For the above vector store validator, add a builder to vector_store_builders.py:

from common.bootstrap.configuration.pipeline.embedding.vector_store.vector_store_configuration import (
    ChromaConfiguration,
    ...
)

...

class ChromaVectorStoreValidatorBuilder:
    """Builder for creating Chroma vector store validator instances.

    Provides factory method to create configured ChromaVectorStoreValidator
    objects with required components.
    """

    @staticmethod
    @inject
    def build(
        configuration: ChromaConfiguration, chroma_client: ChromaClient
    ) -> ChromaVectorStoreValidator:
        """Create configured Chroma validator instance.

        Args:
            configuration: Settings for vector store
            chroma_client: Client for Chroma interactions

        Returns:
            ChromaVectorStoreValidator: Configured validator instance
        """
        return ChromaVectorStoreValidator(
            configuration=configuration, chroma_client=chroma_client
        )

Step 11: Create Vector Store Binder

The last step is to add the corresponding binder responsible for initializing the vector store. Update vector_store_binders.py:

from chromadb.api import ClientAPI as ChromaClient

from common.bootstrap.configuration.pipeline.embedding.vector_store.vector_store_configuration import (
    ChromaConfiguration,
    ...
)

from common.builders.client_builders import (
    ChromaClientBuilder,
    ...
)
from common.builders.vector_store_builders import (
    ChromaStoreBuilder,
    ...
)
from embedding.validators.builders import (
    ChromaVectorStoreValidatorBuilder,
    ...
)

...

class ChromaBinder(BaseBinder):
    """Binder for the Chroma components."""

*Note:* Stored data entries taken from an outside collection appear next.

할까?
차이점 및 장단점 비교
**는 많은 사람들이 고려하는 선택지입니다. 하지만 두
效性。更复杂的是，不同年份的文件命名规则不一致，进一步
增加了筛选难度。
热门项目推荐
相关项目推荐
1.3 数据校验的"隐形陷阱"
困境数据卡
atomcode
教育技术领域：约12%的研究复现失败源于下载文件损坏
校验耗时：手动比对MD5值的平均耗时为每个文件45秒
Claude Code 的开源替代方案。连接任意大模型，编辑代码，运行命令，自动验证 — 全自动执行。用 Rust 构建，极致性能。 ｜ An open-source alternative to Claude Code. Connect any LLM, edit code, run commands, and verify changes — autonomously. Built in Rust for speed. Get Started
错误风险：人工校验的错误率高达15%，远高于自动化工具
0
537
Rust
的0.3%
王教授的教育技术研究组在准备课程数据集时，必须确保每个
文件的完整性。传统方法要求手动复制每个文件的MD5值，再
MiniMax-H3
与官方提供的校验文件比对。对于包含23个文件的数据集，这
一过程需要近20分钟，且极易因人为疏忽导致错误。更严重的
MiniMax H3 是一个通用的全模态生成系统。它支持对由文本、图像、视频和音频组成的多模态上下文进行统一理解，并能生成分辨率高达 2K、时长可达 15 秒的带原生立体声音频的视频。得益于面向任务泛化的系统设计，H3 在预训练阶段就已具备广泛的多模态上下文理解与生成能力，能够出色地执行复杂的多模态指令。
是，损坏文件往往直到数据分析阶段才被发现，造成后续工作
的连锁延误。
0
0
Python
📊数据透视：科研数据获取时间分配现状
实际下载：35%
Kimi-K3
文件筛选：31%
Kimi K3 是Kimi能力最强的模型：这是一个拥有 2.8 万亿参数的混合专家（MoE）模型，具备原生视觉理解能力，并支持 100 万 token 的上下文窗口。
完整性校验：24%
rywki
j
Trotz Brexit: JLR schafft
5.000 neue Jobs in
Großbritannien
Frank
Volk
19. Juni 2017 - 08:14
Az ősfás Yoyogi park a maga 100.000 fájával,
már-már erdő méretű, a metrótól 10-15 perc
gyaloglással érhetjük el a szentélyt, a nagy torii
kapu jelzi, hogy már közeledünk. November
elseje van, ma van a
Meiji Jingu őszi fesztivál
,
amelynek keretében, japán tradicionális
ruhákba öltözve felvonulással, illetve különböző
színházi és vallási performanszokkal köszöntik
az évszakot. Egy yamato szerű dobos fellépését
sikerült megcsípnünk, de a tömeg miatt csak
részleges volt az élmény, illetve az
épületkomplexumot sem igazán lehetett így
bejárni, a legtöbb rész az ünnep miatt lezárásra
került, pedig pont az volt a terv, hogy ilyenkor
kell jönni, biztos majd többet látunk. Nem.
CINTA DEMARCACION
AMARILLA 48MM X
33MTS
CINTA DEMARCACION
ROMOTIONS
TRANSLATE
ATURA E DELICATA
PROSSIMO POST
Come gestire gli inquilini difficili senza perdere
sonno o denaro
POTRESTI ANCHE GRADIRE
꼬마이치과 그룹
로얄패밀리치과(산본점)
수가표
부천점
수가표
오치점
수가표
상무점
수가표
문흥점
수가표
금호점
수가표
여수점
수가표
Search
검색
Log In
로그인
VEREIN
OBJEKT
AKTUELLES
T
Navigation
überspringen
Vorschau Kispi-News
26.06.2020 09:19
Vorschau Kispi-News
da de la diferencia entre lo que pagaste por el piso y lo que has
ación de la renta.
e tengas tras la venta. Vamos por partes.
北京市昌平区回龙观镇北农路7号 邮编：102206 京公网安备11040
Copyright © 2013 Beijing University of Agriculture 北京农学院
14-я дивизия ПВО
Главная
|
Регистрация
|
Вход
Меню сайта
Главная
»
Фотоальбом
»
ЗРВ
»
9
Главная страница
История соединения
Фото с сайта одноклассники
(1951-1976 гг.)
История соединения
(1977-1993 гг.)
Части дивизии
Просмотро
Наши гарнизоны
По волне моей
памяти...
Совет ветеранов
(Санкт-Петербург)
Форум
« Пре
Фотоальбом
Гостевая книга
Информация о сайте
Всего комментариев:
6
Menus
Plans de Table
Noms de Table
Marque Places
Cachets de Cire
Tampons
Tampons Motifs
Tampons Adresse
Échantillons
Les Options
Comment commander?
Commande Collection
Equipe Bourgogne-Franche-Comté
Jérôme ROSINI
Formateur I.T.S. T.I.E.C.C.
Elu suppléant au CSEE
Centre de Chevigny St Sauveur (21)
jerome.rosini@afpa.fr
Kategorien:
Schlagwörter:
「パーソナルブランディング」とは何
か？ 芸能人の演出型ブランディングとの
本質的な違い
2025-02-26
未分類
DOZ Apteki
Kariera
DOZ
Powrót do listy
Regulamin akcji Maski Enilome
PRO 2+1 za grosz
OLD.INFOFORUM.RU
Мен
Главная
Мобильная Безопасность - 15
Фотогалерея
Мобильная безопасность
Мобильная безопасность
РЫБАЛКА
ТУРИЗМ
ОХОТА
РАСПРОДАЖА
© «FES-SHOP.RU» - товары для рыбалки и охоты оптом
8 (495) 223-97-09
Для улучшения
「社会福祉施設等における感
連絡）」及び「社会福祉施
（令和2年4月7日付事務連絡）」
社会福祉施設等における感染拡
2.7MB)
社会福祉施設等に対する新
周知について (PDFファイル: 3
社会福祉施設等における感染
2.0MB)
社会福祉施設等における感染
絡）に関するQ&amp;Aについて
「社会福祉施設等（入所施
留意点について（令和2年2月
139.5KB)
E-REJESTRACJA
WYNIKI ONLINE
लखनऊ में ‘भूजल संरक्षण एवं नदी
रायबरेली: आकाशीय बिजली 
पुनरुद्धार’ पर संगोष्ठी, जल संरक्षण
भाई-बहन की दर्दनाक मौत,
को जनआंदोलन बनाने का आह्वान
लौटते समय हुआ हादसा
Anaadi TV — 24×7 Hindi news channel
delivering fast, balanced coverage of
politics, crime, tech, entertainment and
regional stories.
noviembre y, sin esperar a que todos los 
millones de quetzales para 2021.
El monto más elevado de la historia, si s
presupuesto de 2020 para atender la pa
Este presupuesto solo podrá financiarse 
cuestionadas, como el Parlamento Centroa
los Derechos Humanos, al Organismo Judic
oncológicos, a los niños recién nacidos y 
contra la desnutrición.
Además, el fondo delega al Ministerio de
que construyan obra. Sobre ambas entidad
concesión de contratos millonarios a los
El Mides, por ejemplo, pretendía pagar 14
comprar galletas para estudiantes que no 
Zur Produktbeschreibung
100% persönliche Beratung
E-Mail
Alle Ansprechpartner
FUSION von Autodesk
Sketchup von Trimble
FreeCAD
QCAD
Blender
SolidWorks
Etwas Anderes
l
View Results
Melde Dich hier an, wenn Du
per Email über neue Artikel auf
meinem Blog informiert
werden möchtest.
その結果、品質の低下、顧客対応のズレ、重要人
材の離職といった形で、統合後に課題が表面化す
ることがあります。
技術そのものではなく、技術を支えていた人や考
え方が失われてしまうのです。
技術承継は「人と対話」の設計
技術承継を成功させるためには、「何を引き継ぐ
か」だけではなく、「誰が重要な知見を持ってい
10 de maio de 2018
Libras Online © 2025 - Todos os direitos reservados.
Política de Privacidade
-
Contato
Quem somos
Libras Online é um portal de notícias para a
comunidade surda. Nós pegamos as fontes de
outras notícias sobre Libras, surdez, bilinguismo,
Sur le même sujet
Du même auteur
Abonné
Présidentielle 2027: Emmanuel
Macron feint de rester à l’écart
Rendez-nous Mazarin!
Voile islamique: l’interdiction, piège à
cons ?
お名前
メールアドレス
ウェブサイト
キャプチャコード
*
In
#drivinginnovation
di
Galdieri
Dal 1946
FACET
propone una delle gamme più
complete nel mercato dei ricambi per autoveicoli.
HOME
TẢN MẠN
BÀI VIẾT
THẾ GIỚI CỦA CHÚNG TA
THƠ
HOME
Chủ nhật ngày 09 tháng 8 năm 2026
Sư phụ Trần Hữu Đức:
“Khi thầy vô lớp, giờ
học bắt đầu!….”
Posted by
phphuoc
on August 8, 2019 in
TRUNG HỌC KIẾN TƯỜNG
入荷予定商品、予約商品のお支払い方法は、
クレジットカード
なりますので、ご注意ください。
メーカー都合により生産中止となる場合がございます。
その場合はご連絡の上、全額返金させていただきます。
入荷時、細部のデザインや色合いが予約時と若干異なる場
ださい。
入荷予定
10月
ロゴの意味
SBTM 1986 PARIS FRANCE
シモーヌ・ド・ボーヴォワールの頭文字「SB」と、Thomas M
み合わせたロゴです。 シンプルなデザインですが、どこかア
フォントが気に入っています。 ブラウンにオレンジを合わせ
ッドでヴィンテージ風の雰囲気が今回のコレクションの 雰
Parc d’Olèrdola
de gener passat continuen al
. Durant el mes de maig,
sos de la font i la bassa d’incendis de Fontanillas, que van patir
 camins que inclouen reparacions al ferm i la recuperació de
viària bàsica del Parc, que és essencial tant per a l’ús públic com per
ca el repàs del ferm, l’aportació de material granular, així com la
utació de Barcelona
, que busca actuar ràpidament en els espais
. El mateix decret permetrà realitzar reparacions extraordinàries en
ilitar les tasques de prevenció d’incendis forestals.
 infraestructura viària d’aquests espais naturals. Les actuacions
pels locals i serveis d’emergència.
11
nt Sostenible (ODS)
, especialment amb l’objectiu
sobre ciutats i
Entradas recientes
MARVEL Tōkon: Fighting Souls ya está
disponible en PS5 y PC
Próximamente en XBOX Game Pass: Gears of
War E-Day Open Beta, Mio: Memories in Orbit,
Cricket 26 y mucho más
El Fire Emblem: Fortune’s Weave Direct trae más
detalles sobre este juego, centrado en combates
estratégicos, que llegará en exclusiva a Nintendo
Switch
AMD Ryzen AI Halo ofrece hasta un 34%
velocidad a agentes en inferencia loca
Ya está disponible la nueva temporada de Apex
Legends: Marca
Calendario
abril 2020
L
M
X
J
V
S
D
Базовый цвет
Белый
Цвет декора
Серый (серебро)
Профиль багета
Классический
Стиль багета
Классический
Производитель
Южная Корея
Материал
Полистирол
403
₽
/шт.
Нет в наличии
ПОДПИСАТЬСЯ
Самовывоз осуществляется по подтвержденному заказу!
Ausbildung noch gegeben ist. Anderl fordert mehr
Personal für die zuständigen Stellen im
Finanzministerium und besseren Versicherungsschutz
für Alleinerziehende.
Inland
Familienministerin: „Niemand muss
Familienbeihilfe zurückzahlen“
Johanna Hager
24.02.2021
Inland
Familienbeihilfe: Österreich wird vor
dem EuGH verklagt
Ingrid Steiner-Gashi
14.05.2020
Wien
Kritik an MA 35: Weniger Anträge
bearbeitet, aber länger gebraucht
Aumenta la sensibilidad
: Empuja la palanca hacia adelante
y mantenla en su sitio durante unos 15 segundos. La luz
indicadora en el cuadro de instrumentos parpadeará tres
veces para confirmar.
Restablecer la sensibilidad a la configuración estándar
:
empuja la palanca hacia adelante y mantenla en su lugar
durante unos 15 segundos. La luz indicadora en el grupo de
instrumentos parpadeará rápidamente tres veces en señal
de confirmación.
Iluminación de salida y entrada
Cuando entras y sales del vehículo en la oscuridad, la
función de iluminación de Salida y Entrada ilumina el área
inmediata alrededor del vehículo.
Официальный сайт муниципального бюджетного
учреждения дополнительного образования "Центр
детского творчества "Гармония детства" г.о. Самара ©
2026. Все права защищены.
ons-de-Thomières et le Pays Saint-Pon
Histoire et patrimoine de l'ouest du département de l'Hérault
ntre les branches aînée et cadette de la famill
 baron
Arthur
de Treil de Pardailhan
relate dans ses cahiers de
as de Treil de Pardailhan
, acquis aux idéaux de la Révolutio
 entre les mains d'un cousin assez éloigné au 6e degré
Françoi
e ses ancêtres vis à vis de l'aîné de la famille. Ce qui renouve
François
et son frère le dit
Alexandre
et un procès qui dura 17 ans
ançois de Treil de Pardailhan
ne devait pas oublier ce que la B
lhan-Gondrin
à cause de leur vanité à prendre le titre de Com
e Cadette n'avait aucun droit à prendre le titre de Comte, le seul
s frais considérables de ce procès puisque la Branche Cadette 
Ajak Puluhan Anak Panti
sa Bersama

    def bind(self) -> None:
        """Bind the Chroma components."""
        self._bind_configuration()
        self._bind_client()
        self._bind_vector_store()
        self._bind_validator()

    def _bind_configuration(self) -> None:
        """Bind the Chroma configuration."""
        self.binder.bind(
            ChromaConfiguration,
            to=self.configuration.pipeline.embedding.vector_store,
            scope=singleton,
        )

    def _bind_client(self) -> None:
        """Bind the Chroma client."""
        self.binder.bind(
            ChromaClient,
            to=ChromaClientBuilder.build,
            scope=singleton,
        )

    def _bind_vector_store(self) -> None:
        """Bind the Qdrant store."""
        self.binder.bind(
            VectorStore,
            to=ChromaStoreBuilder.build,
            scope=singleton,
        )

    def _bind_validator(self) -> None:
        """Bind the Chroma vector store validator."""
        self.binder.bind(
            VectorStoreValidator,
            to=ChromaVectorStoreValidatorBuilder.build,
        )

...

class VectorStoreBinder(BaseBinder):
    """Binder for the vector store component."""

    mapping = {
        ...
        VectorStoreName.CHROMA: ChromaBinder,
    }

    ...

This ensures that all instances defined in this guide are successfully initialized during the bootstrap and ready to use. From this point, the Chroma database is available for use in the pipeline.